Y si en los momentos de peligro Sir Henry sabrá rezar «al Poder que rige los destinos de los hombres y marca nuestros caminos desde hace siglos»; y Quatermain sabrá citar de memoria al Antiguo Testamento, aunque sea para indicar que las moscas nos acosaban «no como espías aislados sino en batallones», ninguno de los dos tiene respuestas para las inquietudes del perspicaz Umbopa.
De ayer a hoy

El mito de la civilización perdida es una referencia permanente en los relatos de aventuras. Las historias del pasado y las del presente tienen en común que, por supuesto, mueren «los malos». Pero hay diferencias en el comportamiento de los héroes: al de fines del siglo XX nunca se le ocurrirá decir, como a Quatermain, que «los kukuanas no estaban familiarizados con la costumbre divina de fumar tabaco»; nunca matará, como el capitán Good, una hembra joven de jirafa sólo porque «no pudo resistir la tentación»; ni se recreará en cazar ocho elefantes en un día hasta acabar «hartos de tanta matanza». El indígena «bueno» de una película o novela de hoy nunca se comportará como Umslopogaas con «su hacha de guerra, a la que parecía mirar como si se tratara de un amigo íntimo, y a la que hablaba de vez en cuando, recordándole todas las viejas aventuras que habían pasado juntos.

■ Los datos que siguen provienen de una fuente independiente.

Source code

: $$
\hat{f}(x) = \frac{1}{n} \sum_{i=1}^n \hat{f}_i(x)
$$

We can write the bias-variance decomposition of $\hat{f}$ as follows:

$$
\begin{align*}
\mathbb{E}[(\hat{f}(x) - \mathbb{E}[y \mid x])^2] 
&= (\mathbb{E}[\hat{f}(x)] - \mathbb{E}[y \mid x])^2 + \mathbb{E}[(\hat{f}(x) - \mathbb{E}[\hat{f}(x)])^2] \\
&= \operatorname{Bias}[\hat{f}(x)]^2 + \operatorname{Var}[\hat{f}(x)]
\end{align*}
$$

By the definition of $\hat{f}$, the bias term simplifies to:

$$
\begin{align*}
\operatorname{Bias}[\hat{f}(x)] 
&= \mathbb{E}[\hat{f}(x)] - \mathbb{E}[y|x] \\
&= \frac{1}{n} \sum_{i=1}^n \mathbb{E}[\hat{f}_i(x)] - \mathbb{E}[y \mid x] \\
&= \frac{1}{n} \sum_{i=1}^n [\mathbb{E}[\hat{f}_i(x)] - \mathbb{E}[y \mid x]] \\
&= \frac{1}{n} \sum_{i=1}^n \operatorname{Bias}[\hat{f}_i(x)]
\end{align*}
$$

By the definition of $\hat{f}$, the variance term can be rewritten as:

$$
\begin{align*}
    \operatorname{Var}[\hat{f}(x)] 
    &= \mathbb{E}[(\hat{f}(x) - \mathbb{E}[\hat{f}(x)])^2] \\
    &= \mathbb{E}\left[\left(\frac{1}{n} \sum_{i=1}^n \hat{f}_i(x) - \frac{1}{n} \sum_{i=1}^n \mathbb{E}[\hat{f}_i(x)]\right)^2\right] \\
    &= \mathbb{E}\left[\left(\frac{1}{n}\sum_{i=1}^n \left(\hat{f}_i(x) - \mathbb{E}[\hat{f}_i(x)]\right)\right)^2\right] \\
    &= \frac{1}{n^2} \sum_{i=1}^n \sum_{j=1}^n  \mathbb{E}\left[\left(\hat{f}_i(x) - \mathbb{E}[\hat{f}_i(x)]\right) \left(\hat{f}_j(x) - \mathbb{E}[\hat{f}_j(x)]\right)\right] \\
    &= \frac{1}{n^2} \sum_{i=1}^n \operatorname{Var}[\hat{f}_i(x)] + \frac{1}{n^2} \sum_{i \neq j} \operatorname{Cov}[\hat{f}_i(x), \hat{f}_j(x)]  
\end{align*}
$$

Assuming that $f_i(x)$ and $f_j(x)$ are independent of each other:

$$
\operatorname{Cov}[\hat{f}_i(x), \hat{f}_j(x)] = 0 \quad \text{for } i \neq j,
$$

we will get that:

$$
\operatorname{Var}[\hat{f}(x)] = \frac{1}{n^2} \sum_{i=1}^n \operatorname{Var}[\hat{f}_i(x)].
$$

La había bautizado con el nombre de Inkosi-kaas [...], (la consultaba) cuando se encontraba ante algún dilema y cuando le pregunté por qué hacía tal cosa, me contó que era porque ella debía de ser sabia, ya que había abierto muchos cerebros». En Allan Quatermain, Haggard introduce un personaje poco común, como la malvada reina Sorais; pero si su historia se escribiera hoy, la reina Nyleptha sería mucho más independiente y dinámica y su papel no se limitaría a enamorar al apuesto cazador inglés y a esperar pasivamente el resultado de la batalla.